François Hollande est le plus impénitent et le plus incurable des optimistes. Nul doute que dans la vie privée cet heureux caractère rende sa fréquentation fort agréable. En tant que personne et qu’homme public, nul doute non plus qu’il préférerait vivre en paix dans un pays en paix et ne pas avoir à constater, à déplorer et à enterrer de plus en plus fréquemment les victimes du fanatisme. Malheureusement pour lui et pour nous, le chef de l’Etat n’a pas les vertus que l’on est en droit d’attendre et même d’exiger de lui. Du commandant en chef des armées, en temps de guerre, plutôt que de vaines et plates paroles de compassion, plutôt qu’une présence assidue à des obsèques on attend le réalisme, la lucidité, l’autorité, la décision, l’action. La bonne volonté ne suffit pas là où manque la volonté.
Brutalement tirés de leur torpeur euphorique par le drame de Nice, qui succède à des drames récents et annonce les drames à venir, le président de la République et son Premier ministre ont brutalement redécouvert et nous serinent d’interview en allocution que « nous sommes en guerre ». Nous ne le savions que trop, ils semblaient ne pas le savoir assez.
Cette guerre, nous disent les experts, est asymétrique. Elle l’est de plus d’une façon. Parce qu’elle oppose des Etats démocratiques, des armées régulières, une police et une justice respectueuses du droit à une organisation criminelle qui ne respecte aucune valeur morale, qui recourt à toutes les armes à sa disposition et ouvre aux assassins les portes de son paradis. Parce que, Dieu merci pour nous, notre supériorité matérielle et technique sur Daech est écrasante – pourvu que ça dure. Mais aussi, et malheureusement pour nous, parce que notre adversaire nous fait vraiment la guerre, en utilisant tous ses moyens, toutes ses forces, tous ses adeptes, tous ses fidèles sans jamais relâcher son effort, sans jamais baisser sa garde, sans jamais désarmer sa haine, alors que nous le combattons à temps partiel, à effectifs réduits, et un bras dans le dos.

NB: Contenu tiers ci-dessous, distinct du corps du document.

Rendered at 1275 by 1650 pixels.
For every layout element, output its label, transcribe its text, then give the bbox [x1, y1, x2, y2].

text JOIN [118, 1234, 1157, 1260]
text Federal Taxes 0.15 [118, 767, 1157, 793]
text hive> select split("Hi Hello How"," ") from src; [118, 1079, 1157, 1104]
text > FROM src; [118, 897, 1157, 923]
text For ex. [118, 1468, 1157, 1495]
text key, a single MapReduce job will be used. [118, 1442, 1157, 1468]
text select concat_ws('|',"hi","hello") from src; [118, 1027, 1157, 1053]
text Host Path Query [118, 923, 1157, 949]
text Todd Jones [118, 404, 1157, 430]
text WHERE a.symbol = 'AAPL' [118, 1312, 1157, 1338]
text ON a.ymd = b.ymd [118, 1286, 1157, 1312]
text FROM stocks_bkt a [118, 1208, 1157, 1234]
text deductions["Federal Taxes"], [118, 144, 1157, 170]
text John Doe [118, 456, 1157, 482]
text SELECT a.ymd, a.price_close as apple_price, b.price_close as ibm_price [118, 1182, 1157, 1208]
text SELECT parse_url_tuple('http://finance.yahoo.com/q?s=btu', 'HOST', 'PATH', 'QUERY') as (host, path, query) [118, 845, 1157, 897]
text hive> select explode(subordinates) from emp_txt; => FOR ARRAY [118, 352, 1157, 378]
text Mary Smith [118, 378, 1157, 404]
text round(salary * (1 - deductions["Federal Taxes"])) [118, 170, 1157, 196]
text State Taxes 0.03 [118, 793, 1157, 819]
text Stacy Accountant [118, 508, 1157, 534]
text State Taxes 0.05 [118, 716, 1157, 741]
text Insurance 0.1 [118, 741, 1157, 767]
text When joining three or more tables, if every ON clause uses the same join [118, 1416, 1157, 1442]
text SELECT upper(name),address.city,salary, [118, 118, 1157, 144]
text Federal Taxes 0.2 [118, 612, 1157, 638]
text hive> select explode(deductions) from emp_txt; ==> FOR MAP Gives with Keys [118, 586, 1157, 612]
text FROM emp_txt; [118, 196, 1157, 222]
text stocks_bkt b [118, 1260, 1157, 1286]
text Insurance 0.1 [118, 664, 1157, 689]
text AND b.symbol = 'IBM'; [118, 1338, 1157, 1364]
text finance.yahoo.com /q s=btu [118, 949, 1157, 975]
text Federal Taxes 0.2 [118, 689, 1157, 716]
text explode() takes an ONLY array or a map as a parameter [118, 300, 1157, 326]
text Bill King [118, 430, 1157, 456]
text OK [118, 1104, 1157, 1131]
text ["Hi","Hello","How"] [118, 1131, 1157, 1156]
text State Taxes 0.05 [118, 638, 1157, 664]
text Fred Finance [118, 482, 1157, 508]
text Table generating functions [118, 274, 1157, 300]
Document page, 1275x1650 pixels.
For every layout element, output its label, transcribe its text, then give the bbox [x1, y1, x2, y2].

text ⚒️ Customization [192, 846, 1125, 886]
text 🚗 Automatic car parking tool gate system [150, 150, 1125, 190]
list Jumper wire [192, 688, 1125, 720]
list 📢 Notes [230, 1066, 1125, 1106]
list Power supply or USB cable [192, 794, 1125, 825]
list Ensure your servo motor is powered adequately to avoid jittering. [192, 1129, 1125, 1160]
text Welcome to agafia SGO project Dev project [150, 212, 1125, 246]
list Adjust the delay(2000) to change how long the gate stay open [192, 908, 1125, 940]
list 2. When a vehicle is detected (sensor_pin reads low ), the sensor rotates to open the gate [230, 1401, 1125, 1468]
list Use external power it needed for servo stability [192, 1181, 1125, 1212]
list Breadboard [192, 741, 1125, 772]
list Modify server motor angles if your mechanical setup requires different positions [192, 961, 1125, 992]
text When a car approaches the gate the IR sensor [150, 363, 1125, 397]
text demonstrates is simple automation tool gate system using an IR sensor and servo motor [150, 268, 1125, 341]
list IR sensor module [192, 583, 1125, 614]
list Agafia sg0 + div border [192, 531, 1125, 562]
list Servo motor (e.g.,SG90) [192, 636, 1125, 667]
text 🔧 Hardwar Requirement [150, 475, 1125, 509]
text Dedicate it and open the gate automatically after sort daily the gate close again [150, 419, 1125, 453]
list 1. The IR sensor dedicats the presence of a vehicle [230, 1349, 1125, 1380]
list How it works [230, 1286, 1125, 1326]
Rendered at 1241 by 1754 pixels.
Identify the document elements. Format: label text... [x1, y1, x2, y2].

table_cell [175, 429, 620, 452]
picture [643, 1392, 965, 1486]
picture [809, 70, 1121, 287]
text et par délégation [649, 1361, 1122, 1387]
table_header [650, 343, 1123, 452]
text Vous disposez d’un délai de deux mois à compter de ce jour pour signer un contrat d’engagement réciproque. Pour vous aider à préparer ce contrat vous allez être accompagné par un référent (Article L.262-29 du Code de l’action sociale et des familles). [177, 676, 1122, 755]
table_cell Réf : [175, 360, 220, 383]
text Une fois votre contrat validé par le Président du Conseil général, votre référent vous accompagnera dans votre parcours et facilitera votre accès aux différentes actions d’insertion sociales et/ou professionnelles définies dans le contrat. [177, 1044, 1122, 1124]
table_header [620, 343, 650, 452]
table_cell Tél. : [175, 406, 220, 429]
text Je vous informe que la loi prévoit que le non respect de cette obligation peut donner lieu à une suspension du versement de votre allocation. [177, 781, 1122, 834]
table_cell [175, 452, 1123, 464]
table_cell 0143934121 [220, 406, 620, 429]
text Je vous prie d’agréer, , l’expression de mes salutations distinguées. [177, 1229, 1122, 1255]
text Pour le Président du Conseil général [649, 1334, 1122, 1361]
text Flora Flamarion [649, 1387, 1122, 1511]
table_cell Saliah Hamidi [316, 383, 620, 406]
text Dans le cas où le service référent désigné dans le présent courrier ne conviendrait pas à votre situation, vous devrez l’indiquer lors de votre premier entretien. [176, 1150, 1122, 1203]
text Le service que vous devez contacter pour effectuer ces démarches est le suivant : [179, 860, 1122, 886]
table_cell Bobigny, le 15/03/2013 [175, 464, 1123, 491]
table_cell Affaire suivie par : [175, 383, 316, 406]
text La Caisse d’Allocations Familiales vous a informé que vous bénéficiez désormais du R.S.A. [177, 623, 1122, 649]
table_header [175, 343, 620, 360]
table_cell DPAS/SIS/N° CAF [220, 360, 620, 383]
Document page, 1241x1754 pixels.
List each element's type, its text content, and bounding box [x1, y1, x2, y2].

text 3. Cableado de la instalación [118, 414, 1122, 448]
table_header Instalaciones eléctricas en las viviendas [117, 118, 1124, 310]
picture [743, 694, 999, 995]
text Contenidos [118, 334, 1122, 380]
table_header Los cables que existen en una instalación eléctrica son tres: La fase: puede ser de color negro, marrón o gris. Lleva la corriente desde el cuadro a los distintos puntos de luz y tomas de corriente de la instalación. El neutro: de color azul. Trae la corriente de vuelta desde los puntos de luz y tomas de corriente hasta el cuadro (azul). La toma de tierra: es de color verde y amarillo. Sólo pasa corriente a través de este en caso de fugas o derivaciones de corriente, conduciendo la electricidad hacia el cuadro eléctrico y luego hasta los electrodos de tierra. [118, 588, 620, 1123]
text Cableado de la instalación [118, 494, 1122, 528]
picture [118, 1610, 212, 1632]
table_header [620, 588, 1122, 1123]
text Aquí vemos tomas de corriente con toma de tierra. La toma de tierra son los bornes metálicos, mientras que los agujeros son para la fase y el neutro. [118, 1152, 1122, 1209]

Dépassé une fois de plus, François Hollande, quasi-machinalement, a parlé d’intensifier la lutte contre le soi-disant Etat islamique en Irak et en Syrie. Fort bien, encore que ce conflit ne puisse se solder par une victoire sur le terrain que si tous les Etats civilisés, et même ceux qui le sont moins, prétendument coalisés contre Daech unissent leurs efforts et commencent pas s’entendre sur l’identité d’un adversaire qui est la plus complète incarnation du Mal sur terre depuis la défaite et la disparition du IIIe Reich nazi.
Mais c’est chez nous, sur notre sol, c’est en France que le combat doit, d’urgence, changer d’intensité et de nature. C’est dans nos rues, c’est dans nos prisons, parmi nous, mêlés à nous, parfois relativement faciles à reconnaître, parfois dissimulant habilement leurs intentions, que vivent et que tuent des criminels qui haïssent indistinctement le pays qui les abrite, la population qu’ils côtoient, nos mœurs, notre culture, notre civilisation. C’est là qu’il faut frapper, c’est là qu’il faut, en répondant à la guerre qui nous est faite par la reconnaissance de l’état de guerre, traquer, frapper et mettre hors d’état de nuire, sans faiblesse et sans hésitation, ces féroces soldats qui viennent jusque dans nos bras…
Le gouvernement actuel, comme ses prédécesseurs, avance qu’il fait ce qu’il peut. Qu’il fasse désormais ce qu’il doit. S’il n’est ni consciemment ni délibérément coupable des victimes qui s’accumulent sous ses yeux impuissants, qu’il se souvienne qu’il est comptable et responsable de la protection, de la sécurité, de la vie des Français, sous peine, s’il fait défaut, de déclencher et de subir leur juste colère. Nous ne vivons pas des jours ordinaires. Nous n’avons que faire des gens ordinaires.
Notre Premier ministre se targue d’une filiation sentimentale et spirituelle avec Georges Clemenceau. De l’héritage d’un homme qui, appelé au pouvoir en temps de guerre, fit en effet la guerre, il ne semble avoir retenu que les sourcils froncés et les coups de menton. Celui que l’on surnommait le Tigre n’était pas un tigre de papier.